So the cost is coming from all the layers. And the one line entry for the bigger dollar amount in the Purchase Receipts Inquiry window is due to rounding to handle the true cost of the qty received. with all the layers.
I got it now, thanks all!
Sheila
The qty sold was split between 3 different cost layers in the purchase receipts cost inqury window.
If I drill down the invoice shows up on all these layers.
Qty 803 was at $0.15
Qty 1196 was at $.16
Qty of 1 was at $313.35
If you add all the qty up, it is qty of 2000 which is the total sold on the invoice. if you add the dollar value it is $313.66/2000 which is .16 cents.

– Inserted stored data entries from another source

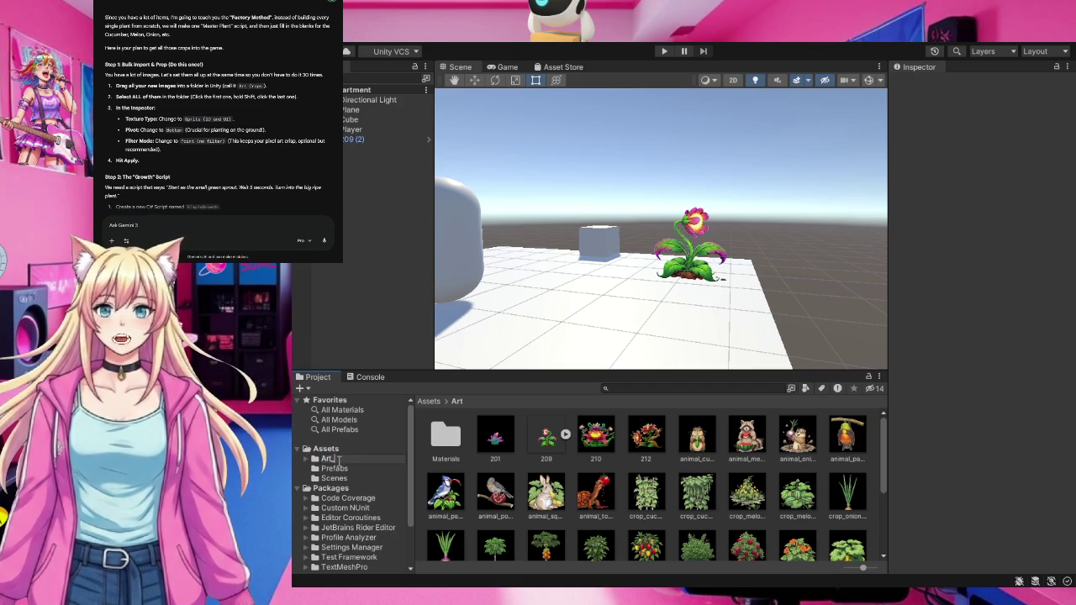
type("_Cr")
key("BackSpace")
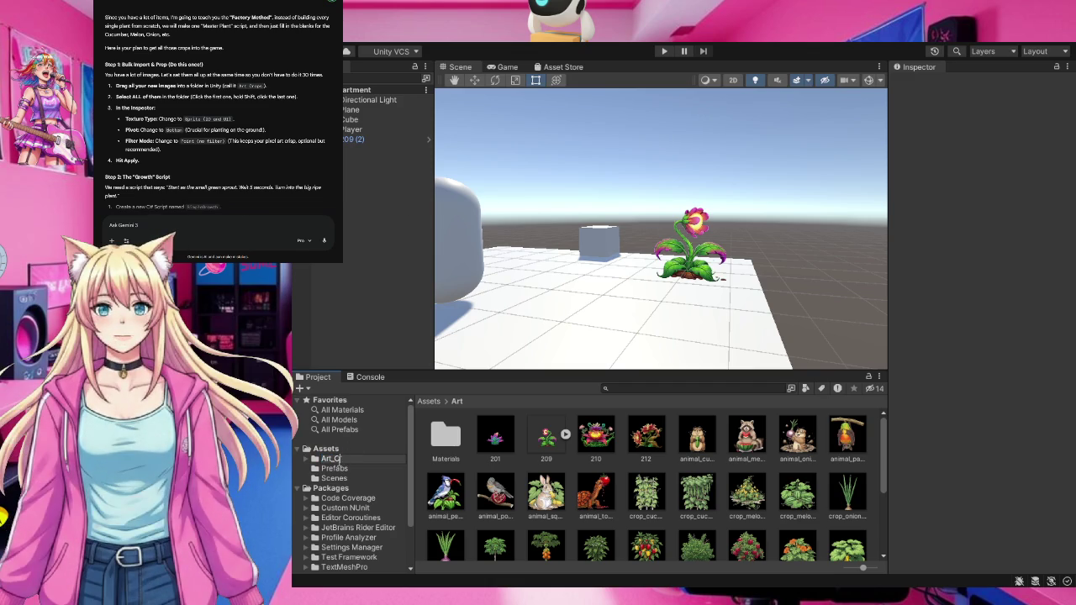
type("rops")
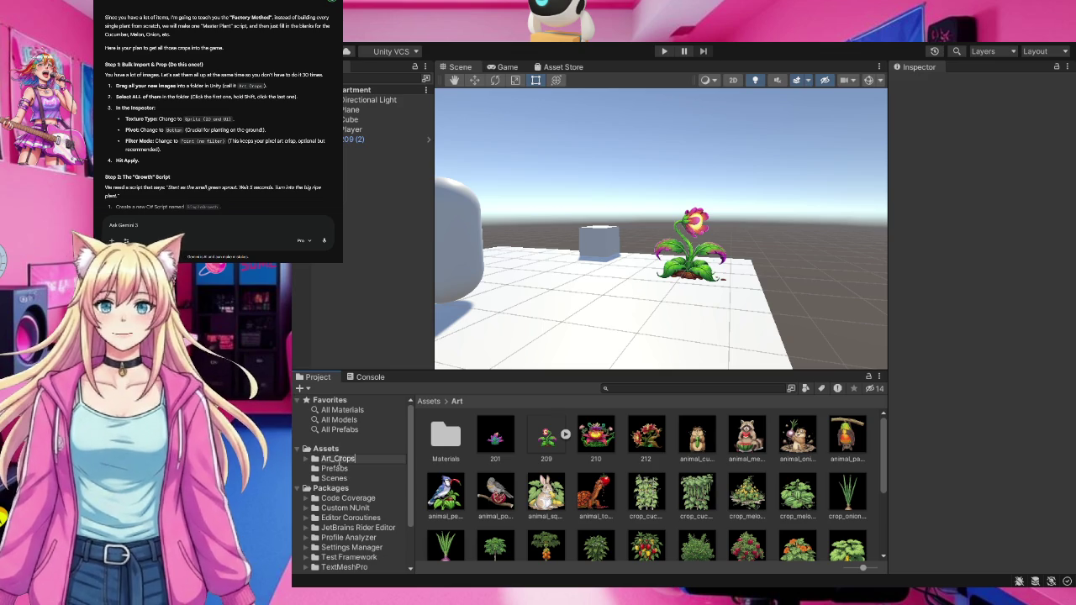
key("Return")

Yet on the invoice it shows the unit cost is .31 cents.
Sheila
Hello Lesli, they are using FIFO. Sometime it is confusing with all the layers. The sales invoice shows the cost was at .31 cents. When I manually add up the different cost on the layers I get .16 cents so I dont understand how the item unit cost on the sales invoice came up with .31.
This is actually normal by application design, such a transaction has to be done to maintain differences related to rounding and multicurrency, in your situation you indeed has a difference between unit cost and extended cost as explained below:
Your receiving had the EXTENDED COST of 3016.8, so 3016.8/18000 Unit = 0.1676 per unit.

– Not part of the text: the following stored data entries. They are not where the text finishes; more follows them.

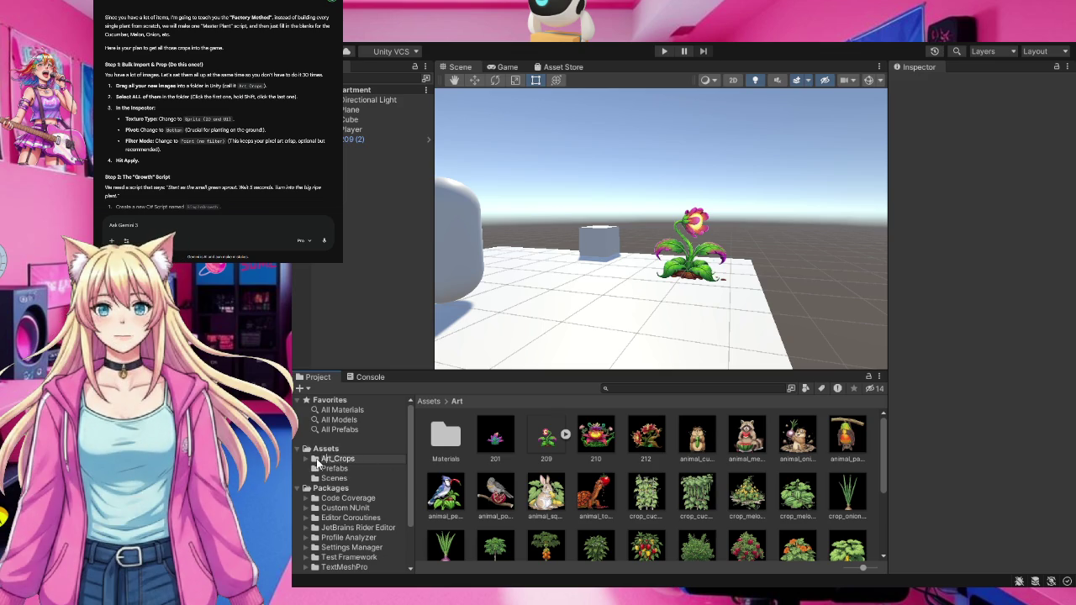
left_click(317, 460)
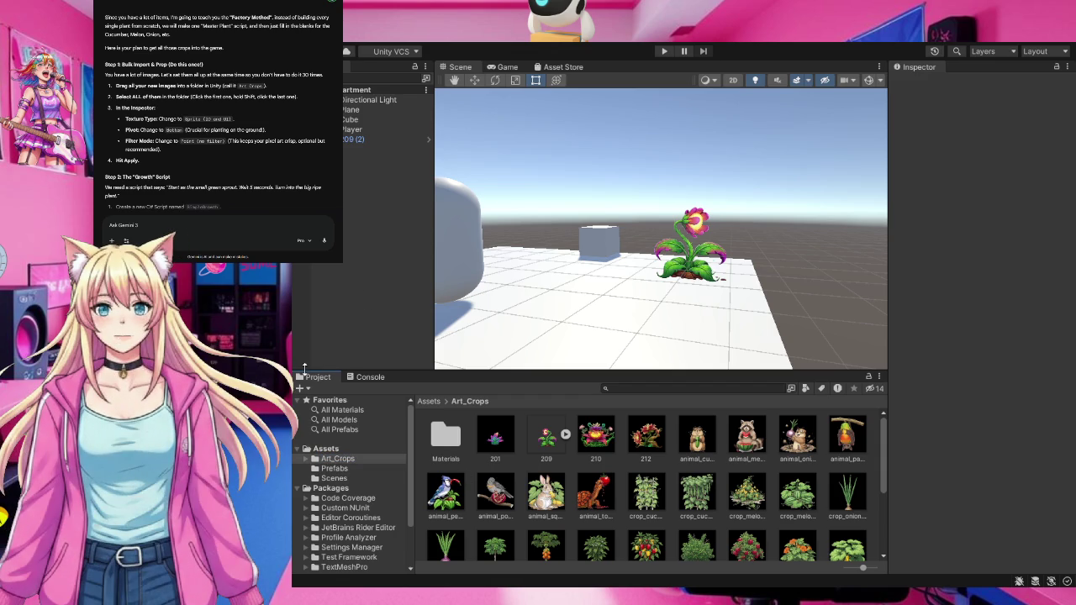
left_click_drag(298, 363, 295, 357)
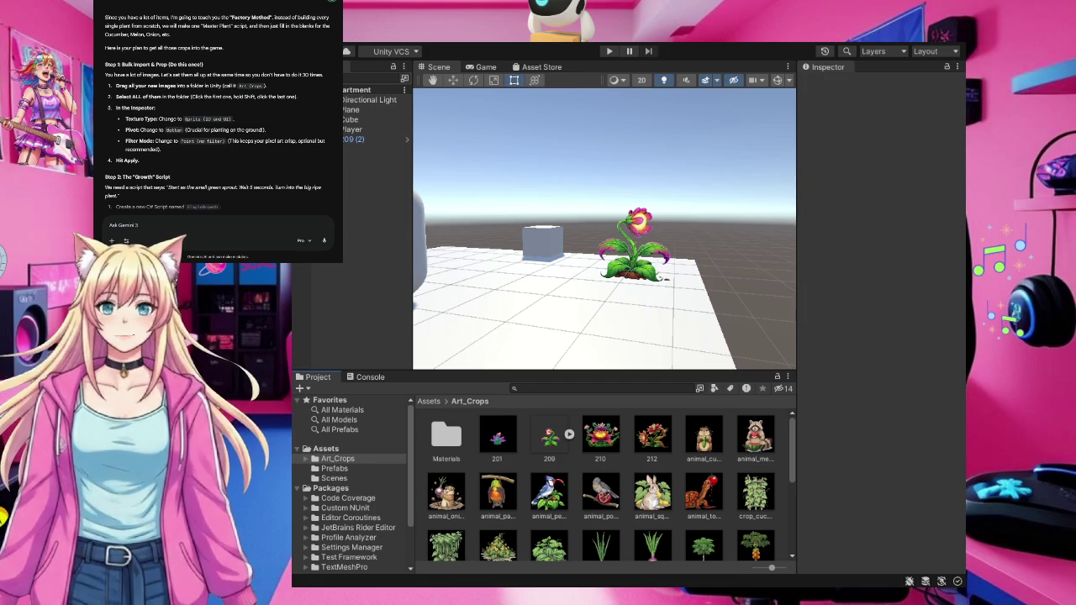
Set all Art_Crops textures except Materials to Sprite (2D and UI), Bottom pivot, Point (no filter)
left_click(509, 502)
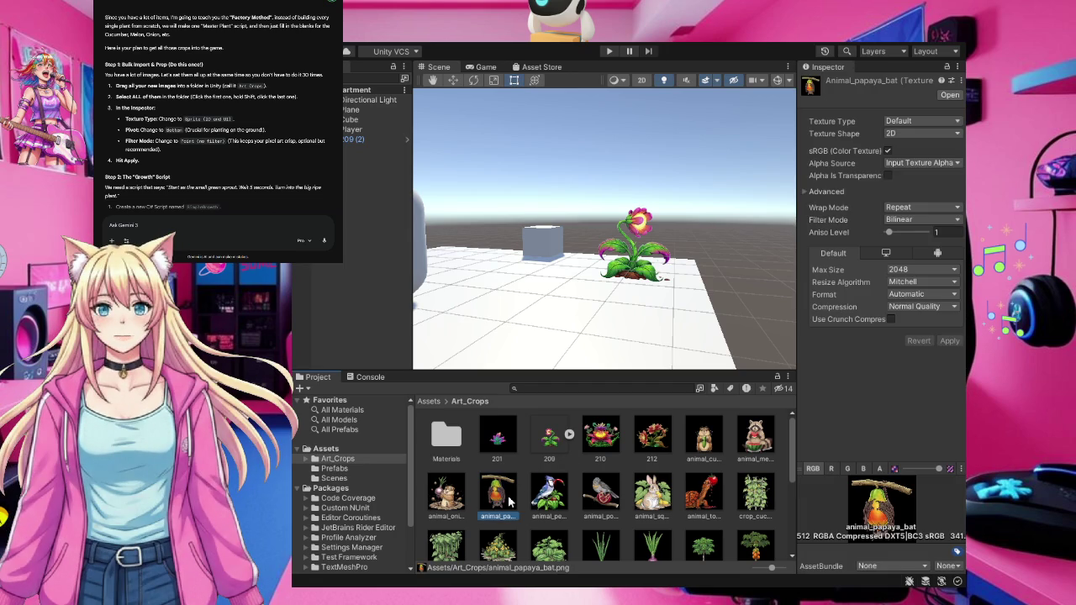
key("ctrl+a")
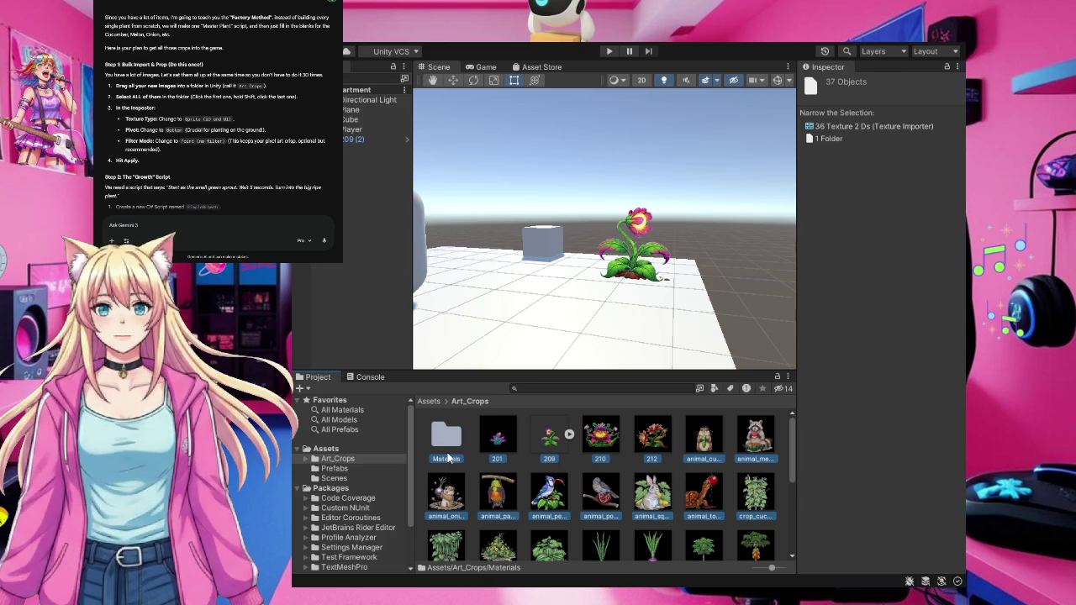
left_click(449, 457, "ctrl")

Since you have two decimal places in your setup, the unit cost will be 0.16, so you will have a difference of 0.0076 which cannot be handled during to your existing decimal places setup.
The actual difference between your extended cost and unit cost is: 0.0076 * 18000 = 136.8.
To manage this difference, the system will receive 17,999 with the truncated cost which is 0.16 and will add all the difference in one piece as below:
136.8 + 0.16 (the unit cost) = 136.96 which is the number you currently see.
Hope that this clarifies your situation.
Hi - can you post a copy of the Invoice line (I presume the above is a Shipment and not a Shipment / Invoice? Just curious if there was a Purchase Price Variance.
Splitting quantities is a thing that GP does when it cannot divide the Extended Cost by the Quantity evenly. It will enter a FIFO line for so many at an equal cost, and the one left over at the balance. In your case above, there is a big difference, but its only .007 per item quantity. Overall, your client makes the correct gross profit on the sale of the entire inventory.
You might set up a test enviornment where the decimal places for quantities and currency is set to 3 decimal places. See if it helps with this particular case of large volume, low cost items.
Ian.
Sheila,
What valuation method are they using? That probably doesn't make any difference, but I thought I'd ask.